Produk Tembakau Alternatif Bakal Kurangi Jumlah Perokok

. Sebagai negara dengan jumlah perokok terbesar ketiga di dunia, Indonesia memiliki tantangan besar untuk mencari solusi atas permasalahan tersebut. Dewan Penasihat Himpunan Peneliti Indonesia (Himpenindo) yang juga peneliti Lembaga Ilmu Pengetahuan Indonesia (LIPI) Prof. Dr. Erman Aminullah berpendapat bahwa pemanfaatan inovasi teknologi pada produk tembakau alternatif dapat menjadi salah satu solusi untuk menurunkan jumlah perokok di Indonesia.


"Pengembangan teknologi yang terdapat dalam produk tembakau alternatif seperti rokok elektrik atau vape dan produk tembakau yang dipanaskan bukan dibakar dapat mengubah proses pembakaran tembakau menjadi pemanasan. Dengan berubahnya proses tersebut maka tar sebagai senyawa paling berbahaya pada rokok dapat dieliminasi, sehingga risiko kesehatannya menjadi lebih rendah. Dalam perspektif teknologi disruptif kemampuan untuk menurunkan tingkat risiko ini dapat berpotensi mengubah pola kecenderungan konsumsi perokok yang memutuskan untuk tetap merokok agar mendapatkan produk tembakau alternatif yang lebih rendah risiko," paparnya kepada wartawan, Kamis (9/8).

Menurut Prof. Erman, hasil pengembangan teknologi produk tembakau alternatif dapat memberikan pilihan lain bagi perokok yang tidak dapat berhenti.

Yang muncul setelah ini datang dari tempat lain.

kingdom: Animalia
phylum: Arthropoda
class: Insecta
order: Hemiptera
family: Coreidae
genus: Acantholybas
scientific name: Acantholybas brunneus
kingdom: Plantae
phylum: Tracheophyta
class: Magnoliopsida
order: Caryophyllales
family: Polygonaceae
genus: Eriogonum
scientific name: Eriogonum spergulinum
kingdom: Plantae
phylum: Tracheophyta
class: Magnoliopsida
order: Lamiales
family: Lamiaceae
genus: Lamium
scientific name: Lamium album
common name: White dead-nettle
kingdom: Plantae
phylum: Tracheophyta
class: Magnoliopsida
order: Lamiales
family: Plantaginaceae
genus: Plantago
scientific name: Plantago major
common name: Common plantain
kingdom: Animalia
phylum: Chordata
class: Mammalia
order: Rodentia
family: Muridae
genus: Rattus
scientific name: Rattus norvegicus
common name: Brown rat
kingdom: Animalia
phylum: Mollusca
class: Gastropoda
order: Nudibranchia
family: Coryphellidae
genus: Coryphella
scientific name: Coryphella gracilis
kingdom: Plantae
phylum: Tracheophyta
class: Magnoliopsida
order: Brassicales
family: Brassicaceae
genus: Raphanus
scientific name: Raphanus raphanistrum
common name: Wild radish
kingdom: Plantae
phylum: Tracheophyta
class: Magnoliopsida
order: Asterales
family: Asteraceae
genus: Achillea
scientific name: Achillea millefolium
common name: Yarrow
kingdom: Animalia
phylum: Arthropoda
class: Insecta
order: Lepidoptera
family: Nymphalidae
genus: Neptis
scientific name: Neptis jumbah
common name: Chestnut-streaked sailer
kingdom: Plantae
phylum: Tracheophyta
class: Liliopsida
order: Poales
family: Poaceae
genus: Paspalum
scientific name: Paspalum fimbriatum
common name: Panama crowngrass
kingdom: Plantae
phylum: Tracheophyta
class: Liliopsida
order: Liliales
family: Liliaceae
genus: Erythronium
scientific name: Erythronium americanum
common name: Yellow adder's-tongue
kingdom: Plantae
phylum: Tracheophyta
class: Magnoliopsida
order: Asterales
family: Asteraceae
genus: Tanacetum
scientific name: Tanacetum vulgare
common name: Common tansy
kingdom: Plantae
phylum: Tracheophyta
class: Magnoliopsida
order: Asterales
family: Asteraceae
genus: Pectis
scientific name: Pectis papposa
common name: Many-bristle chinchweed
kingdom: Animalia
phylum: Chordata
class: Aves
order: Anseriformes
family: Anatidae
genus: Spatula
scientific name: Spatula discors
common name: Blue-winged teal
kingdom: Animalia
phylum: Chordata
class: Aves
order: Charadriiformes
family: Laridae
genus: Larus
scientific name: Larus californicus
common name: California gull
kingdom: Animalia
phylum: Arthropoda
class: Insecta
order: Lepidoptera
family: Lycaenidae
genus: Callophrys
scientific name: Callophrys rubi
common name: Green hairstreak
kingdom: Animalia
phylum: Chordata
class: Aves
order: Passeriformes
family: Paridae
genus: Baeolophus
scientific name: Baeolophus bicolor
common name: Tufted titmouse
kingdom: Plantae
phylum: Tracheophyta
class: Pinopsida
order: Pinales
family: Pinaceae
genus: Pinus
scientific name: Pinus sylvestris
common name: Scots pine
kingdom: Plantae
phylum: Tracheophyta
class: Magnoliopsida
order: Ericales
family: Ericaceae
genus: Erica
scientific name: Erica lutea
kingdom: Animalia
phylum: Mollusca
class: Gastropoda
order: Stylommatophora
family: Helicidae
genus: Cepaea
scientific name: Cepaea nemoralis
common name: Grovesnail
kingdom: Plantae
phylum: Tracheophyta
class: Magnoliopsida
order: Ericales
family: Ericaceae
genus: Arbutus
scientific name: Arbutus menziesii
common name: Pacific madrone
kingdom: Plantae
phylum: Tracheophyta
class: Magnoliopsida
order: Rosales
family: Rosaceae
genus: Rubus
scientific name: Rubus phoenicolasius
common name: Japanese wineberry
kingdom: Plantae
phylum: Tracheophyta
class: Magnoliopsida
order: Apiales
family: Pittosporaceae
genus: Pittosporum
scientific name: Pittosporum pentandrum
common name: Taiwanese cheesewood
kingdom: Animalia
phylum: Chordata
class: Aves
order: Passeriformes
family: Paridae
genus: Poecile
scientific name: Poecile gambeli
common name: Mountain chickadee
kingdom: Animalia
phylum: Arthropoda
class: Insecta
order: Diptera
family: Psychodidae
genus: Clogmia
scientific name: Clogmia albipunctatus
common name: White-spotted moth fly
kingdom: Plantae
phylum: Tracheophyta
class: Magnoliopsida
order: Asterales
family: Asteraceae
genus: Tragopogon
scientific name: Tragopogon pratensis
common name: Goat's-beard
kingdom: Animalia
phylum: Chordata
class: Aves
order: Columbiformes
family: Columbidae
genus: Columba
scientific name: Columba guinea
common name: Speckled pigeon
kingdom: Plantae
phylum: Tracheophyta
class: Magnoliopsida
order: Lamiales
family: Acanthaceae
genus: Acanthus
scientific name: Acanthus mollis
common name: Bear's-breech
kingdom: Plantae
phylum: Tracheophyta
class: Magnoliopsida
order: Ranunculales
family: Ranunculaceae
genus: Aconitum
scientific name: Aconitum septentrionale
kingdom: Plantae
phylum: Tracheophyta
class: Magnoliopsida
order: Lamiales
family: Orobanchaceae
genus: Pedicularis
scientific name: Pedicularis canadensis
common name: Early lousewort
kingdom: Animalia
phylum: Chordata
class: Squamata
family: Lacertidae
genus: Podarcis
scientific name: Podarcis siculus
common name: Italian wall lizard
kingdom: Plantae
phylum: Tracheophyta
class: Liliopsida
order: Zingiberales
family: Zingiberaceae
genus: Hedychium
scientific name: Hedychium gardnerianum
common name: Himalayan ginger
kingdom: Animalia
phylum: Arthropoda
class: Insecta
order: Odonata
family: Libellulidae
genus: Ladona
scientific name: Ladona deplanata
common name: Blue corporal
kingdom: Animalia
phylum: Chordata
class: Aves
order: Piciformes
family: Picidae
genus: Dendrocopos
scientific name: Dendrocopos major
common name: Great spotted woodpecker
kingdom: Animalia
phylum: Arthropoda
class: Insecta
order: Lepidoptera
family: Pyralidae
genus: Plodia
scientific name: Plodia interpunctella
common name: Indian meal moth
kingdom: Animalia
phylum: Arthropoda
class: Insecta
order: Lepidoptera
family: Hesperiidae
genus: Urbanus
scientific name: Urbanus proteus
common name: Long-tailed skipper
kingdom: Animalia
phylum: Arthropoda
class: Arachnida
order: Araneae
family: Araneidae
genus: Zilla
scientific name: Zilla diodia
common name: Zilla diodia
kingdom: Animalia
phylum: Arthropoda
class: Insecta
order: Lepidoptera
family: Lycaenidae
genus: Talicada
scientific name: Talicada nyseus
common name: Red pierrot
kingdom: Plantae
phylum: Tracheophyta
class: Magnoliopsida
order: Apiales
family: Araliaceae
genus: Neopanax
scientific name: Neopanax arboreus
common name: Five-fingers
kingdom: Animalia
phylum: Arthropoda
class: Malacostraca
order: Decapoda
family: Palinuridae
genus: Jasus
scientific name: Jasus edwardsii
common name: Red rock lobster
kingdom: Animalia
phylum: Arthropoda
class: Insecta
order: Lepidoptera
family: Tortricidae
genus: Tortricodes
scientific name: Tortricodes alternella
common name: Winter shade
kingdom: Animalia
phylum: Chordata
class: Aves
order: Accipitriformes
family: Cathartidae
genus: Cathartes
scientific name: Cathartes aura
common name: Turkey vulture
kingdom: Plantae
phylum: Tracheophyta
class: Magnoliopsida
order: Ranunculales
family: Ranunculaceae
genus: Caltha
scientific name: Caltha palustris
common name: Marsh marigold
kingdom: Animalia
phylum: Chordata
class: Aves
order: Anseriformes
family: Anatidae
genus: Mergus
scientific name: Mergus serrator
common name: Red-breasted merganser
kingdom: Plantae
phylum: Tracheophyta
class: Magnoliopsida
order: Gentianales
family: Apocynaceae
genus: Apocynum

Namun, layaknya inovasi teknologi, penerimaan terhadap produk masih menghadapi berbagai hambatan, misalnya penerimaan dalam kehidupan sehari-hari perokok yang terbiasa dengan rokok konvensional dan belum memahami perbedaannya.

"Namun demikian, dilihat dari sudut pandang teknologi disruptif, meskipun rokok elektrik dan produk tembakau yang dipanaskan bukan dibakar masih memiliki berbagai tantangan namun melihat karekteristik perokok yang sudah masuk ke ranah technology minded maka seharusnya perkembangannya bisa lebih signifikan," jelasnya.

Keyakinan itu diperkuat beberapa contoh kesuksesan dan keberhasilan inovasi teknologi di Indonesia, seperti inovasi moda transportasi dari konvensional menjadi online yang pada awalnya sulit diterima berbagai pihak kini berkembang dengan pesat.

"Sepanjang didukung dengan bukti ilmiah dan penelitian yang kredibel serta meningkatnya pemahaman perokok atas produk tembakau alternatif yang menggunakan teknologi, maka hanya tinggal waktu para perokok akan beralih ke produk tersebut," ujar Prof. Erman.

Potensi atas produk tembakau alternatif pun mulai disadari pemerintah dengan penerbitan Peraturan Menteri Keuangan 146/PMK.010/2017 tentang Tarif Cukai Tembakau pada 1 Juli 2018. Melalui kebijakan itu, produk tembakau alternatif dikatagorikan sebagai Hasil Pengolahan Tembakau Lainnya (HPTL) yang mencakup rokok elektrik atau vape, ekstrak tembakau seperti pada produk tembakau yang dipanaskan bukan dibakar, molase tembakau, tembakau hirup, dan tembakau kunyah.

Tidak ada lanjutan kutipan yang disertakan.